**Requests:**
#1 Translate this sentence from the passage on cloud detection and response into French: "CDR is now a compliance capability as much as a security one."
#2 Rewrite the part of the records that opens with the line containing "pose: elev=326.9 azim=41.1" and closes with the end of the records, changing "pose" to "view" and leaving everything else unchanged. Leave the pictures out.

-- START Text --

Practice What it prevents MITRE ATT&CK technique
Multi-environment coverage Detection blind spots across providers Cloud matrix (TA0001TA0010)
Continuous real-time monitoring Late detection beyond NIS2 24-hour clock Various
Behavioral analytics Novel attacks signature tools miss T1078.004 Cloud Accounts
Identity-context enrichment Identity-origin breaches (83% of cloud incidents) T1552 Unsecured Credentials
Automated response with human-in-the-loop Operational outages from over-eager automation T1098 Account Manipulation
SIEM and SOAR integration Alert duplication and operational noise Cross-cutting
Ephemeral-workload forensic preservation Lost evidence on sub-minute container lifecycles T1611 Escape to Host

For a deeper treatment of the underlying detection discipline, see threat detection and the MITRE ATT&CK Cloud Matrix. For a complementary use-case framing, TechTarget's CDR use-cases analysis is a useful neutral reference. Industry frameworks worth aligning against include the OWASP Cloud-Native Application Security Top 10 and the ENISA Cloud Security Guide.

Cloud detection and response and compliance

CDR is now a compliance capability as much as a security one. The 24-hour and 72-hour clocks in current EU and UK regulation are not satisfiable with batch-mode log review and manual triage.

  • NIST SP 800-61 Revision 3 (April 2025) — the first update to the U.S. government incident-handling guide since 2012. It explicitly addresses cloud environments and log-retention limitations and maps incident response into NIST CSF 2.0 Detect, Respond, and Recover functions. The full text is available from NIST. It pairs with NIST SP 800-207 Zero Trust Architecture — see zero trust for the broader architectural context — as the foundational federal guidance for cloud detection programs.
  • NIS2 (EU) — Article 23 incident reporting requires a 24-hour early warning and a 72-hour incident notification with initial assessment. Maximum fines reach €10M or 2% of global turnover for essential entities. The European Commission's NIS2 directive page is the primary source. Real-time CDR detection is what makes the 24-hour timeline operationally achievable.

-- END Text --
-- START Raw data --

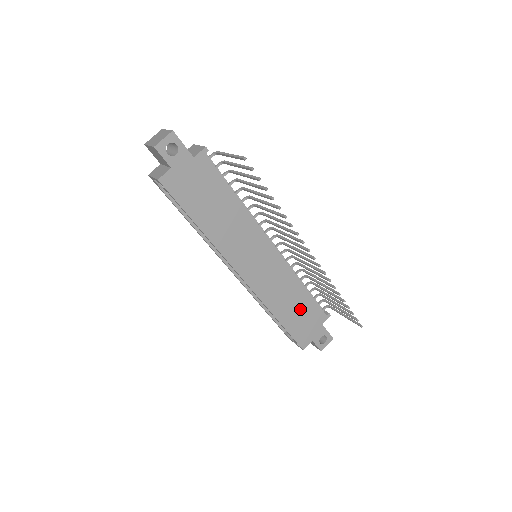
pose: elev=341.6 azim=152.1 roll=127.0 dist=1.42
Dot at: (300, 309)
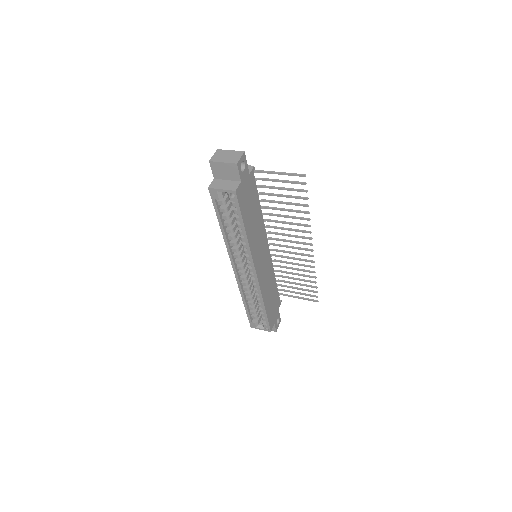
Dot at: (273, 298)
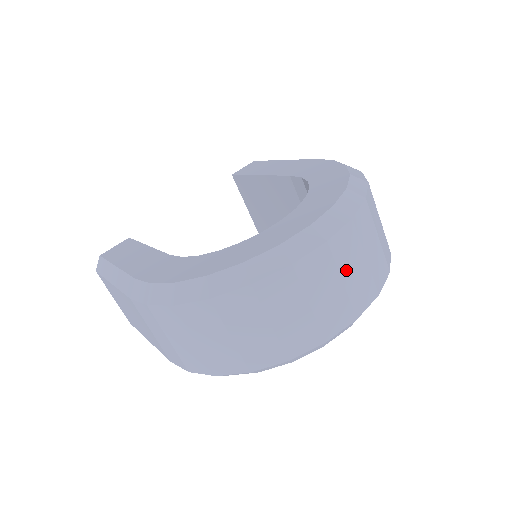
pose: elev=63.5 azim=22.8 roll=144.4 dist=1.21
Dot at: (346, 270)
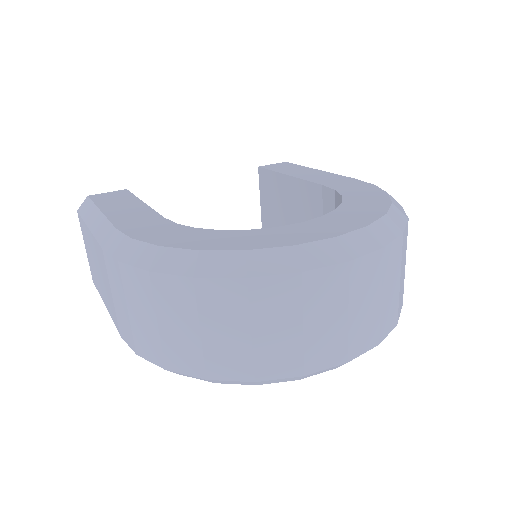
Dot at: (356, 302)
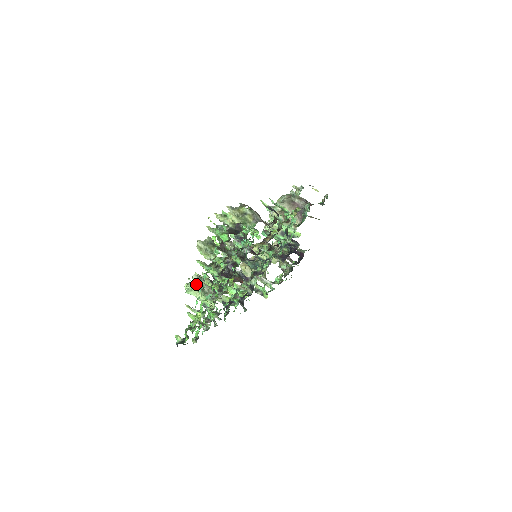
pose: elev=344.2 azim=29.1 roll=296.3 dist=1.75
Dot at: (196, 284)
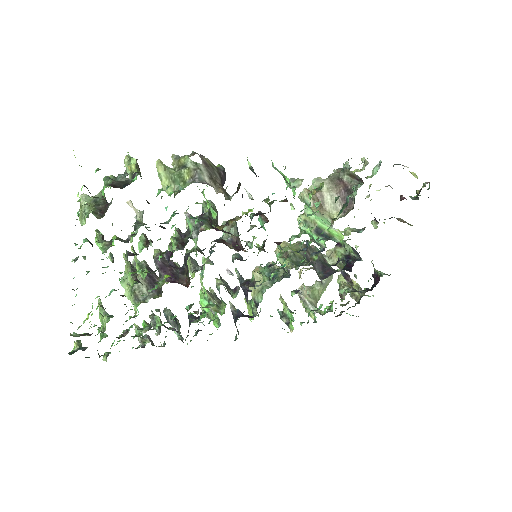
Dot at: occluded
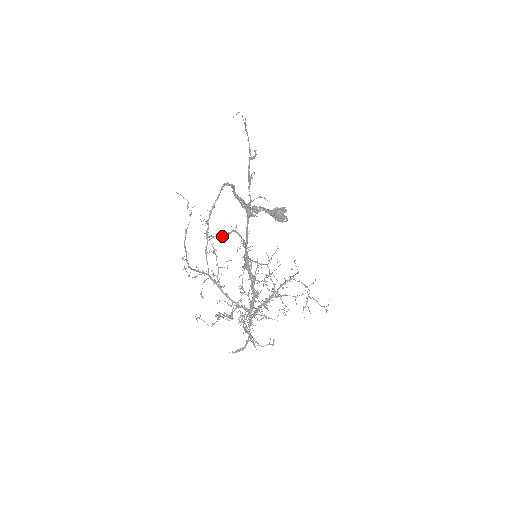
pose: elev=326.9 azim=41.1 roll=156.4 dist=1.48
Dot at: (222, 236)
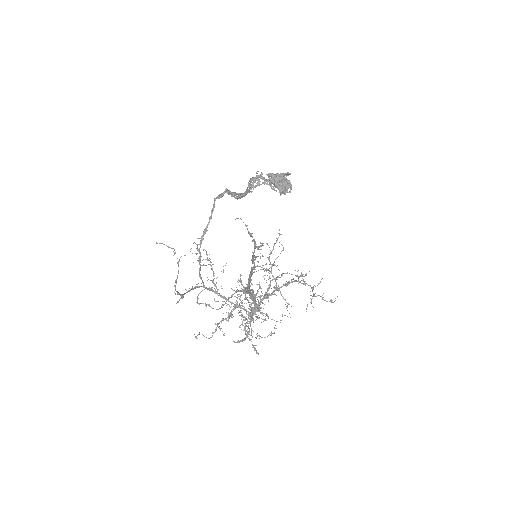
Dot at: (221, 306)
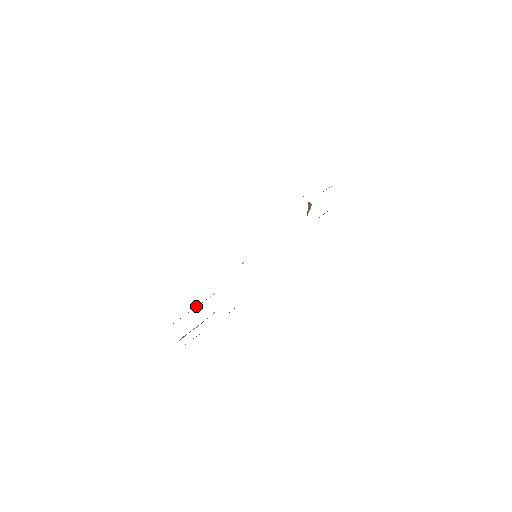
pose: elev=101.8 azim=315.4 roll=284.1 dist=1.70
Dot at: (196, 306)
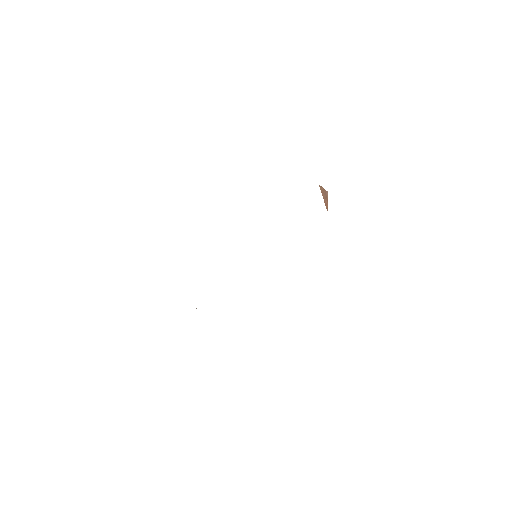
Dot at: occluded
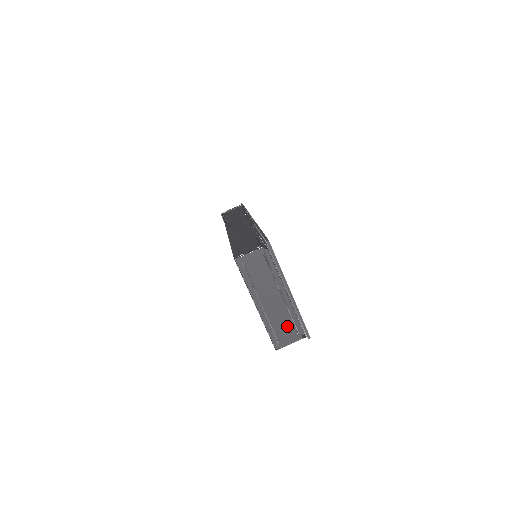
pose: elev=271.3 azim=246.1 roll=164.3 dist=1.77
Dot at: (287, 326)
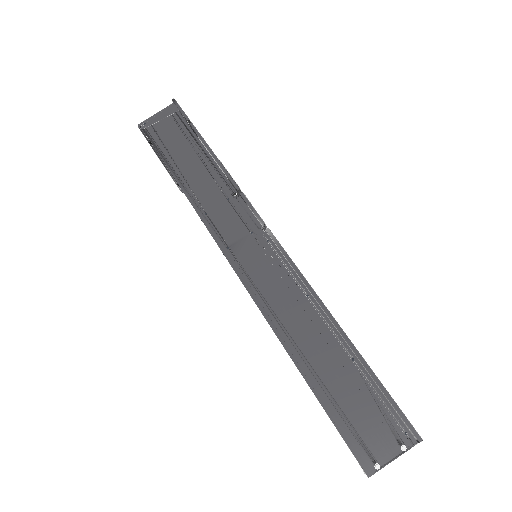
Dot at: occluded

-- END Raw data --

**Solution set:**
#1 Le CDR est désormais une capacité de conformité tout autant qu'une capacité de sécurité.

#2
view: elev=326.9 azim=41.1 roll=156.4 dist=1.48
Dot at: (222, 236)
Dot at: (221, 306)
view: elev=101.8 azim=315.4 roll=284.1 dist=1.70
Dot at: (196, 306)
Dot at: occluded
view: elev=271.3 azim=246.1 roll=164.3 dist=1.77
Dot at: (287, 326)
Dot at: occluded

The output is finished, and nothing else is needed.